> **ACTIVITY**
Look below for the line with "Keszthelyi Szemmel" and the line with "olvasóközönség körében is". Copy exactly those two lines and every line between, but not the pictures.
DATA SHOWN START
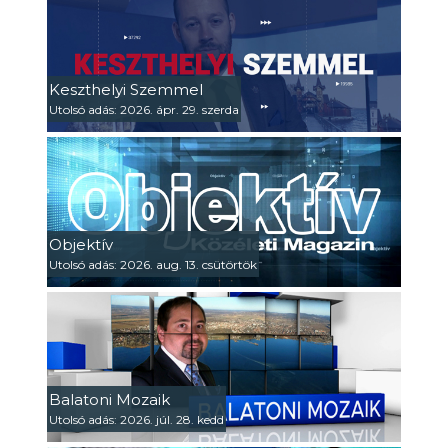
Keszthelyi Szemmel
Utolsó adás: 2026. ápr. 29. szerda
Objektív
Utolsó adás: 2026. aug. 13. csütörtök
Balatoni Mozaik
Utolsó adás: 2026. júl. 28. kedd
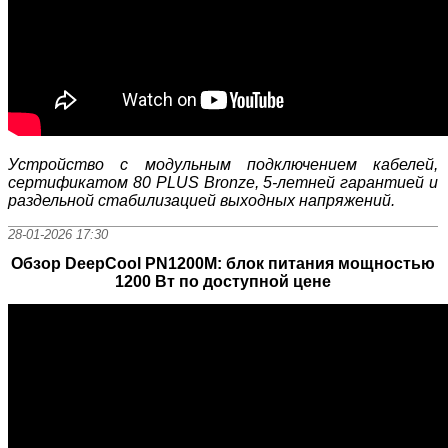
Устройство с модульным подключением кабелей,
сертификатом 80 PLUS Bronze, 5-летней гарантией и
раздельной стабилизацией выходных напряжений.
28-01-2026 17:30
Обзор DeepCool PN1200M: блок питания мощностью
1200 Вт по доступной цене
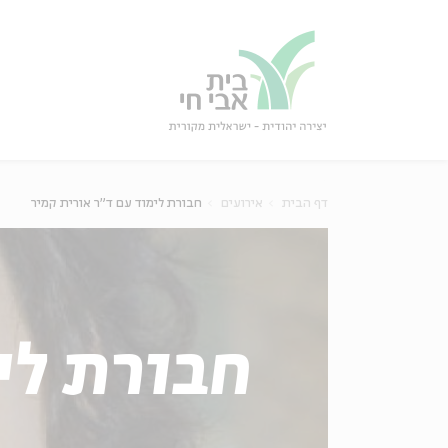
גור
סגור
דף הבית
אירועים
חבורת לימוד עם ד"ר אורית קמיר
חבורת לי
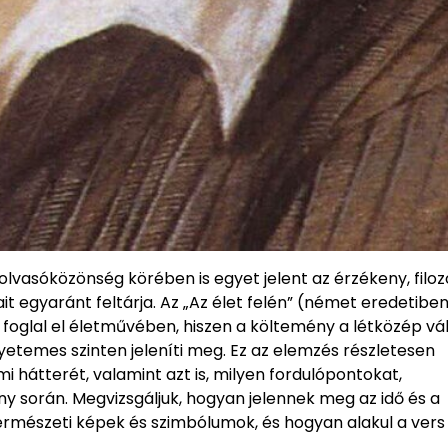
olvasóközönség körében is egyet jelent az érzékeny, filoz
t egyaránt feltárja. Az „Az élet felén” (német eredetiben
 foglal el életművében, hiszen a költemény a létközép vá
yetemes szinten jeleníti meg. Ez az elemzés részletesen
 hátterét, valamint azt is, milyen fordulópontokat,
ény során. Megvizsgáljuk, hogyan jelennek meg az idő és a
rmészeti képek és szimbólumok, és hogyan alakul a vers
DATA SHOWN END
DATA SHOWN START
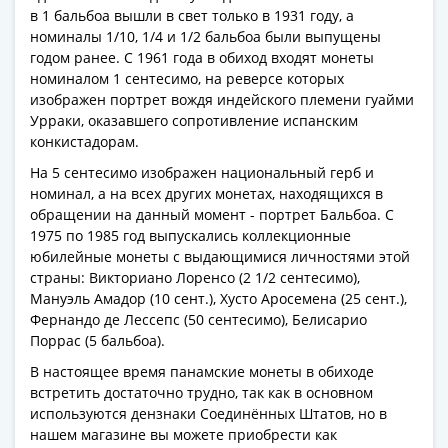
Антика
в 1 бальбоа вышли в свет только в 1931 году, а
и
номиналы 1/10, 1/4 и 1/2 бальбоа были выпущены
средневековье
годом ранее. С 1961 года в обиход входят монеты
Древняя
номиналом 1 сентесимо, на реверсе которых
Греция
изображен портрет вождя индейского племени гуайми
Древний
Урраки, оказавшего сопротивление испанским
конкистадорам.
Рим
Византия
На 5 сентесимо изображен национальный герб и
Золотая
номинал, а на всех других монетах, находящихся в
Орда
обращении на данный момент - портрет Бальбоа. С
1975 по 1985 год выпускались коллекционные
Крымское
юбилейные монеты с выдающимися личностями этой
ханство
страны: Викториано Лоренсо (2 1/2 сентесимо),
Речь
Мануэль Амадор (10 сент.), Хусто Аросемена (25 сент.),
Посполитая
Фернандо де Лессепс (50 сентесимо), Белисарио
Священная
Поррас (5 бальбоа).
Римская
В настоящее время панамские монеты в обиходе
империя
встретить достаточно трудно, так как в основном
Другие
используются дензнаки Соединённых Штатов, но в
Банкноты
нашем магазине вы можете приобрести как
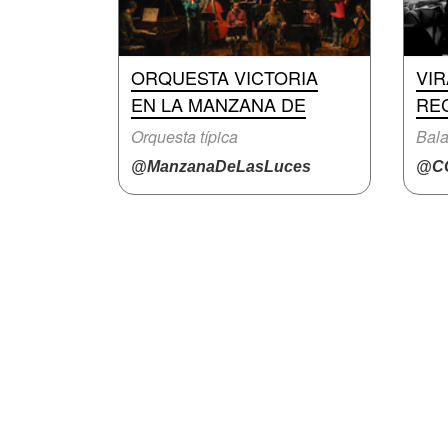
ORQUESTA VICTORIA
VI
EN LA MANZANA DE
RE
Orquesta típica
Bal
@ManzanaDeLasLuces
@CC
DATA SHOWN END
DATA SHOWN START
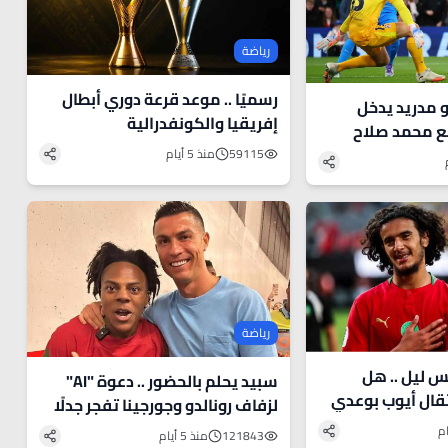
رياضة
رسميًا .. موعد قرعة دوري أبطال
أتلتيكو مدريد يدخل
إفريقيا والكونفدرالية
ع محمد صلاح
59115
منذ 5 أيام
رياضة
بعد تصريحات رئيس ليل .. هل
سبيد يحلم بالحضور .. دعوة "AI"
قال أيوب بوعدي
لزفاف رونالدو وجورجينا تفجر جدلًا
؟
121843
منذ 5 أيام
DATA SHOWN END
> **SOLUTION**
Keszthelyi Szemmel
Utolsó adás: 2026. ápr. 29. szerda
Objektív
Utolsó adás: 2026. aug. 13. csütörtök
Balatoni Mozaik
Utolsó adás: 2026. júl. 28. kedd
Устройство с модульным подключением кабелей,
сертификатом 80 PLUS Bronze, 5-летней гарантией и
раздельной стабилизацией выходных напряжений.
28-01-2026 17:30
Обзор DeepCool PN1200M: блок питания мощностью
1200 Вт по доступной цене
גור
סגור
דף הבית
אירועים
חבורת לימוד עם ד"ר אורית קמיר
חבורת לי
olvasóközönség körében is egyet jelent az érzékeny, filoz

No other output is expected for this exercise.